Bowing to a request by the administration, the city council’s finance committee earlier this week night voted to refer a proposal for a temporary moratorium on residential construction to the city planner for further review.
Aldermen Robert Van Campen, Sal Sachetta and Michael Marchese want the moratorium so that the city can have the time to conduct a study to deter-mine the best development plan for Everett’s future.
At Tuesday night’s committee session, Ald. Van Campen said he under-stands that the administration is “somewhat lukewarm” about the proposal.

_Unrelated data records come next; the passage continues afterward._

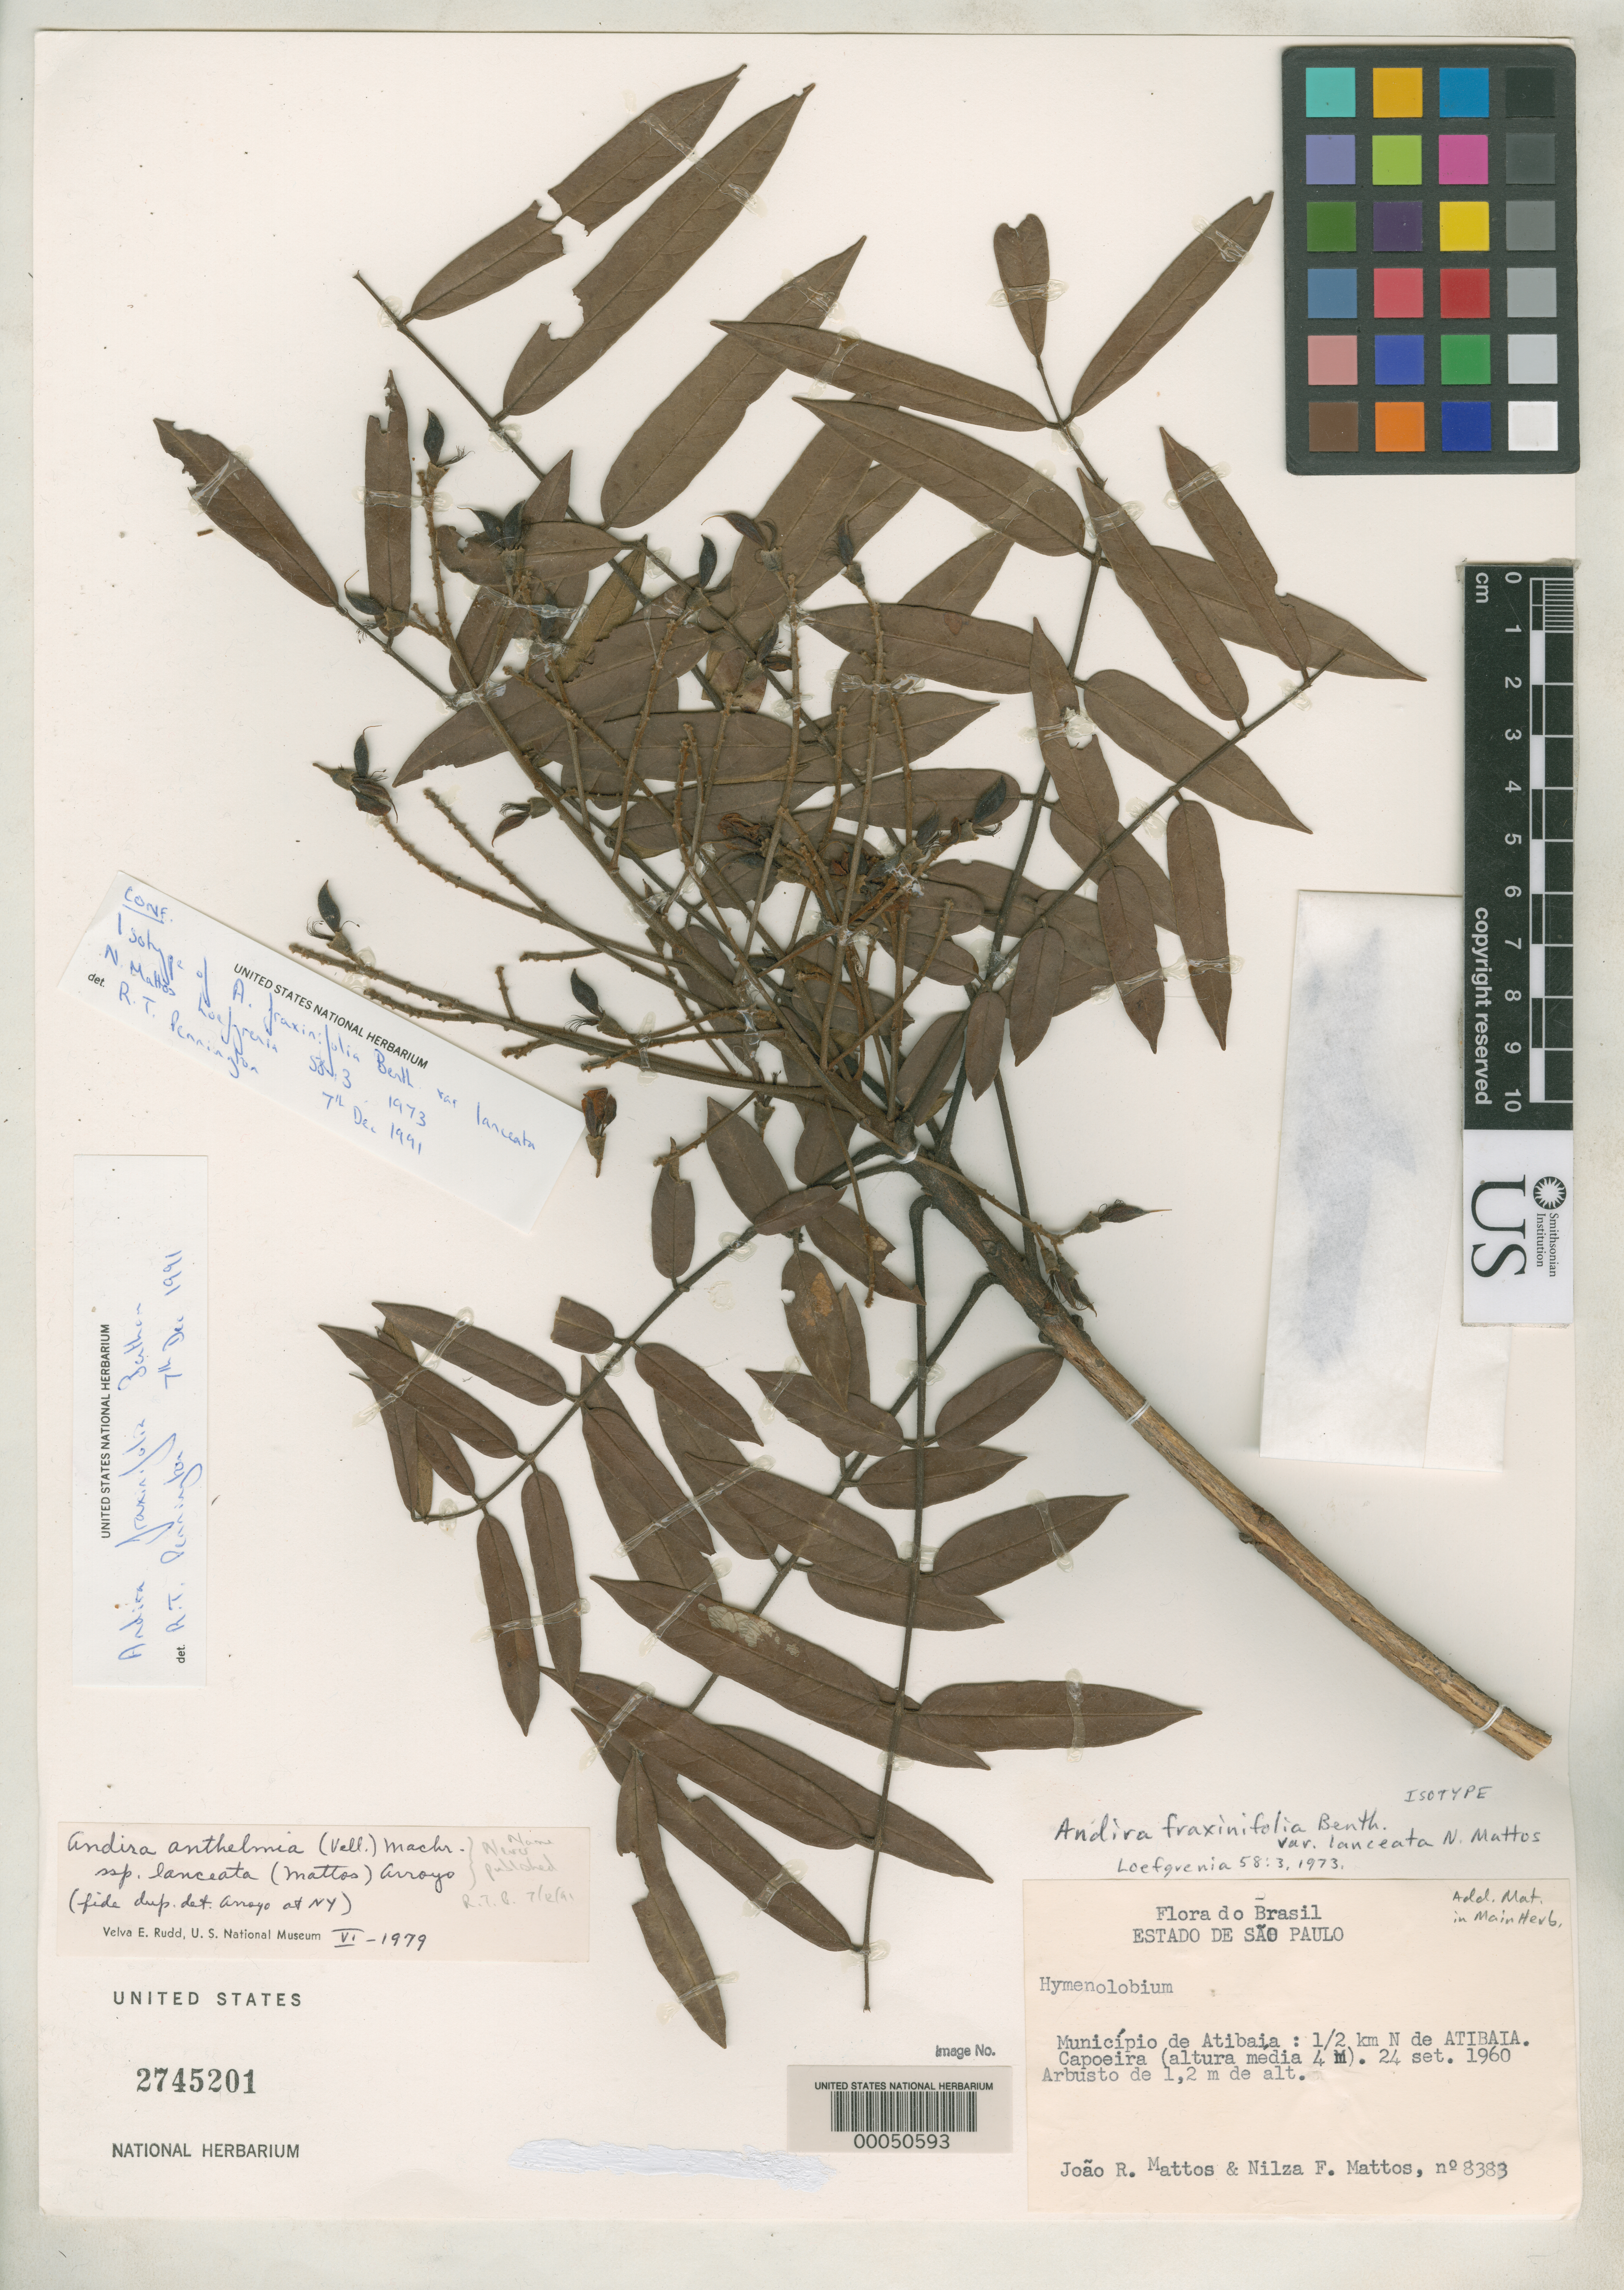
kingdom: Plantae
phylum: Tracheophyta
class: Magnoliopsida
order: Fabales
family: Fabaceae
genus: Andira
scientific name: Andira fraxinifolia var. lanceata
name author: N.F. Mattos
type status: Isotype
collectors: J. R. de Mattos & N. F. Mattos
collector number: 8383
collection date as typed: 24 Sep 1960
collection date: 1960-09-24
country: Brazil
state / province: São Paulo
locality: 0.5 km N of Atipaia, Capoeira.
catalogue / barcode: US 2745201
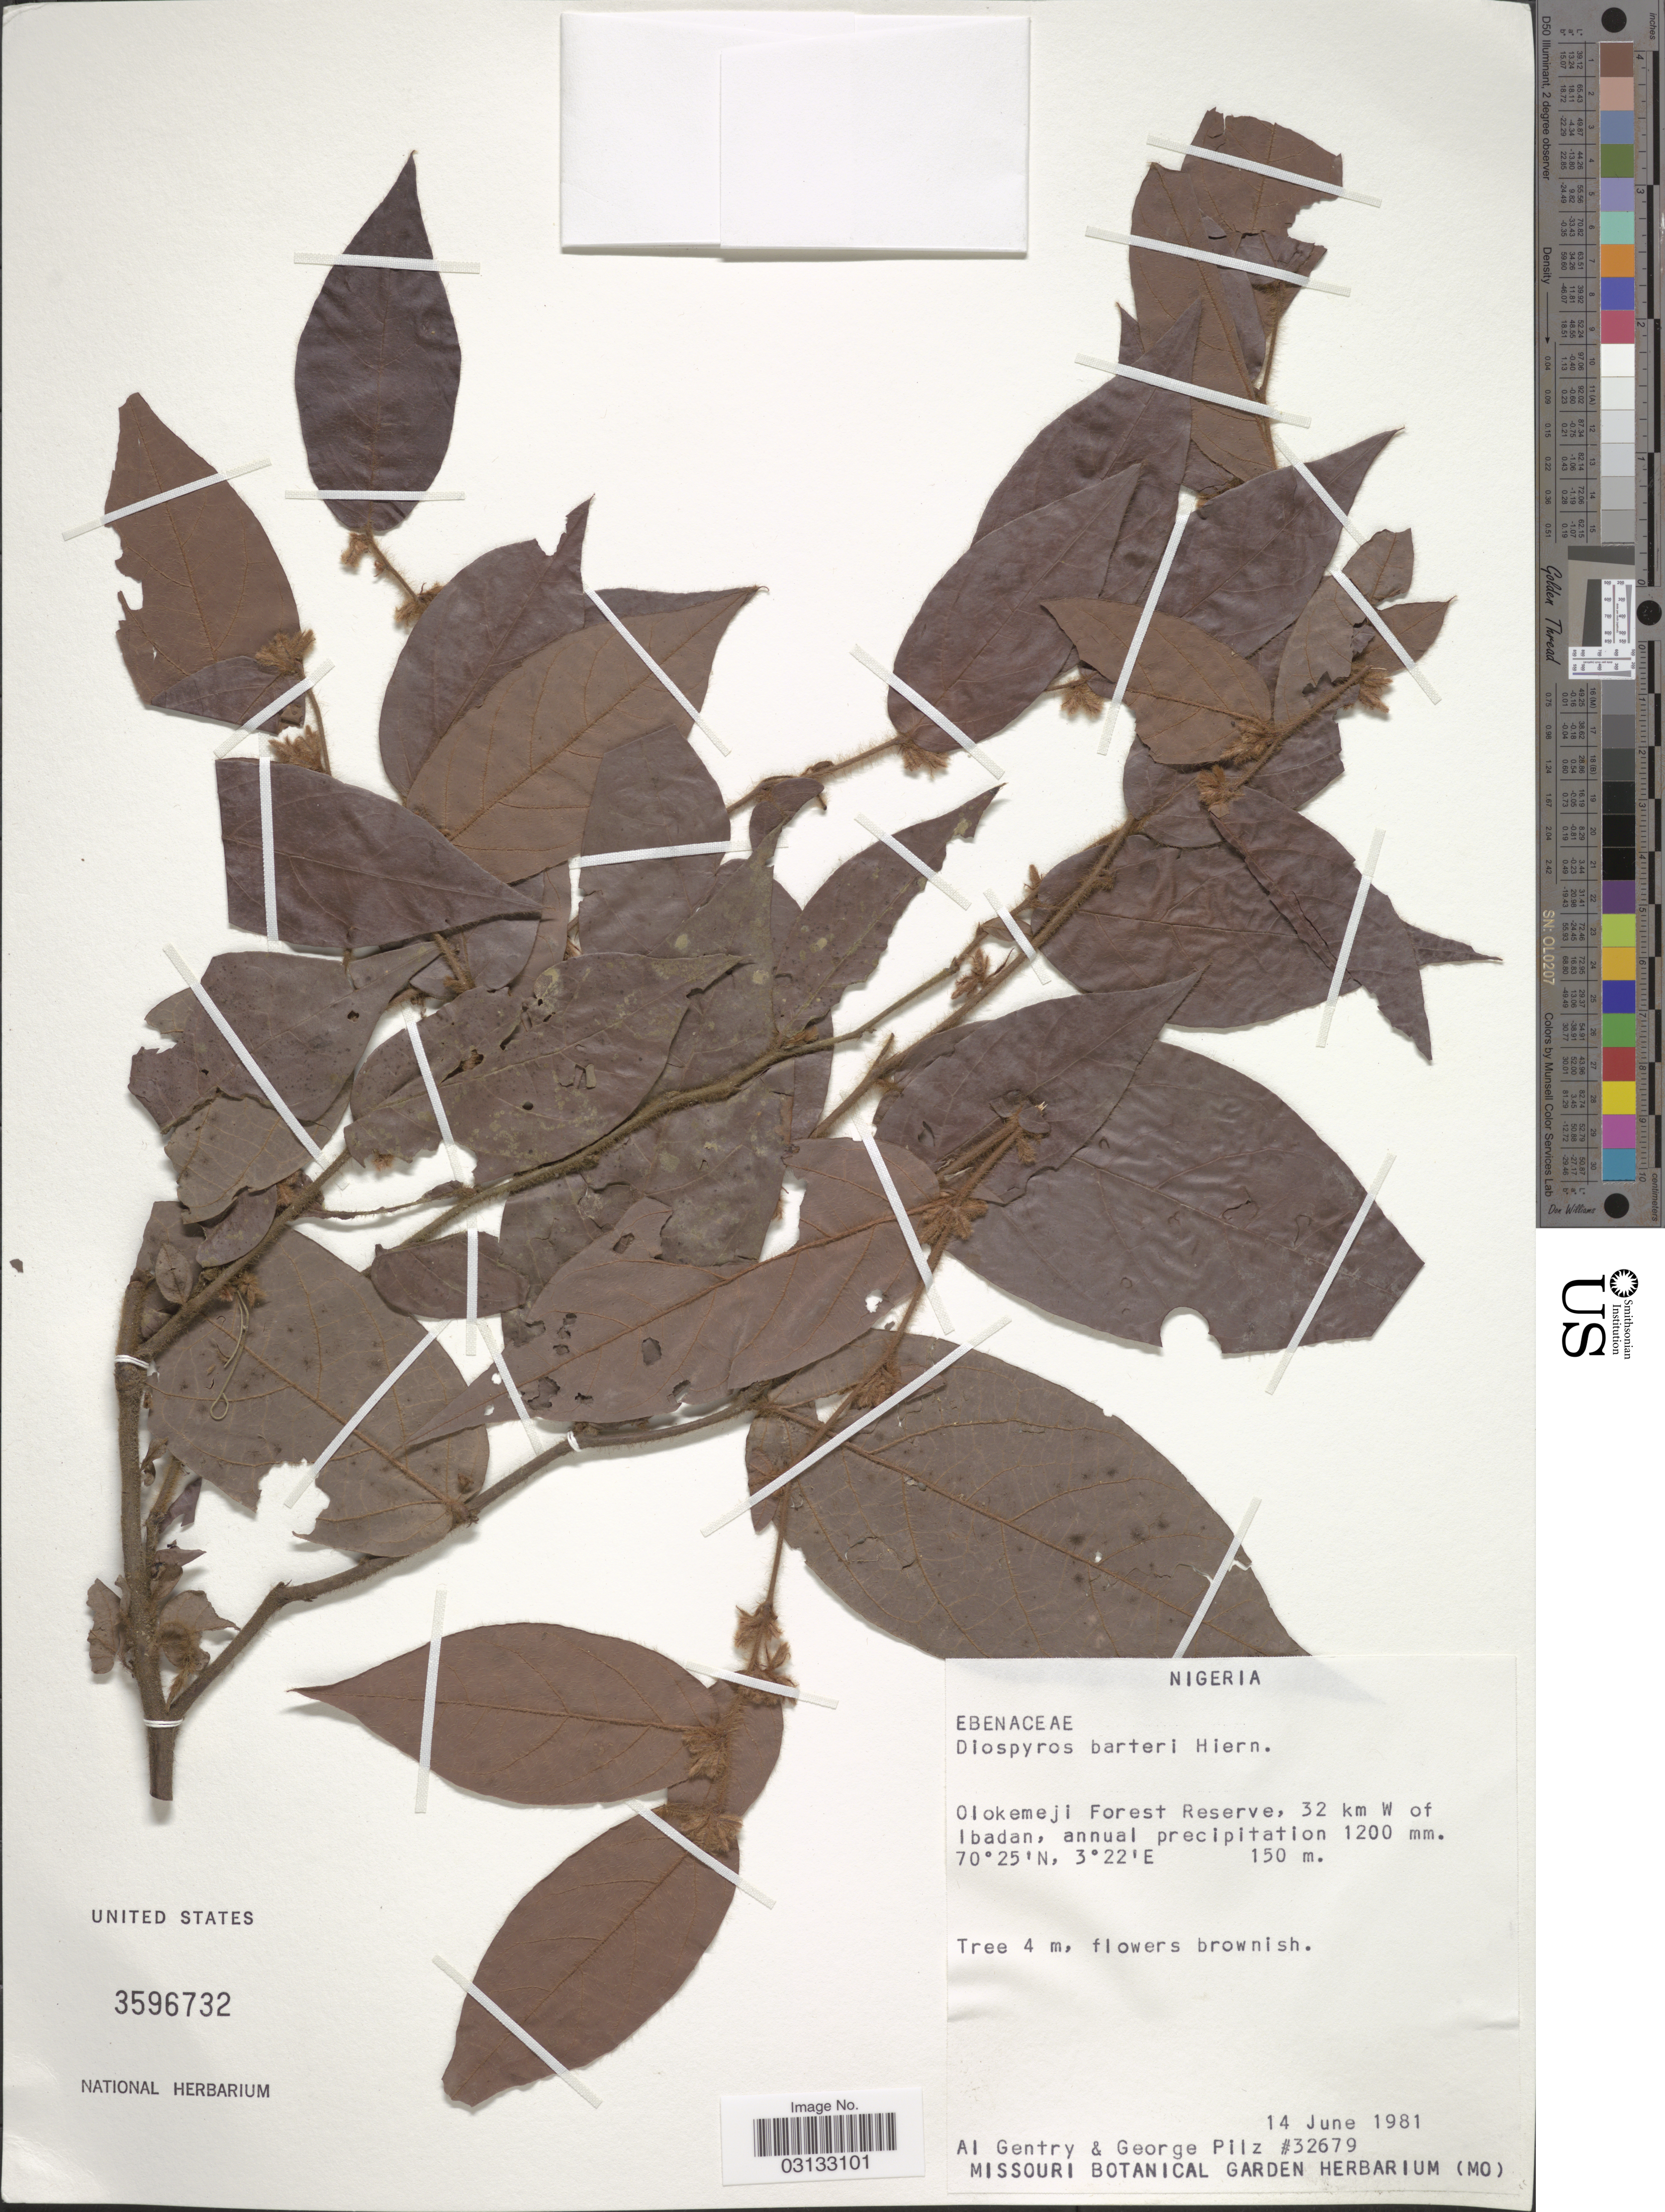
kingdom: Plantae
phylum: Tracheophyta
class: Magnoliopsida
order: Ericales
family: Ebenaceae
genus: Diospyros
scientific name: Diospyros barteri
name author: Hiern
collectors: A. H. Gentry & G. E. Pilz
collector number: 32679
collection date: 1981-06-14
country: Nigeria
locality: Olokemeji Forest Reserve, 32 km W of Ibadan, annual precipitation 1200 mm.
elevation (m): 150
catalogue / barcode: US 3596732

The Ward Five alderman disclosed that he had received an email from director of planning and development James Errickson expressing his “hesitation” about connecting a study to the moratorium.
Back in June, the mayor’s chief of staff Melissa Murphy had indicated that the proposed year-long moratorium might unintentionally have the effect of hindering the city’s effort to increase its property valuation at a time when its tax levy ceiling needs to be raised.
At the time, Murphy said the mayor was very concerned about the possibility that the moratorium could “limit the city’s growth potential”.
Ald. Van Campen, the chief proponent of the moratorium plan, maintains that Everett over the years has become “over-built”, to the point that “the city is now overcrowded, our schools are over-stretched and our public safety resources are at their limit”.
“We need a time-out,” he asserted.
Ald. Van Campen insisted that “the city must determine the best use for the limited land that is left for development in Everett”.
The finance committee Tuesday night went along with Van Campen’s motion to refer the moratorium proposal to Errickson.
“I’ll meet with him to further discuss the matter,” said the alderman.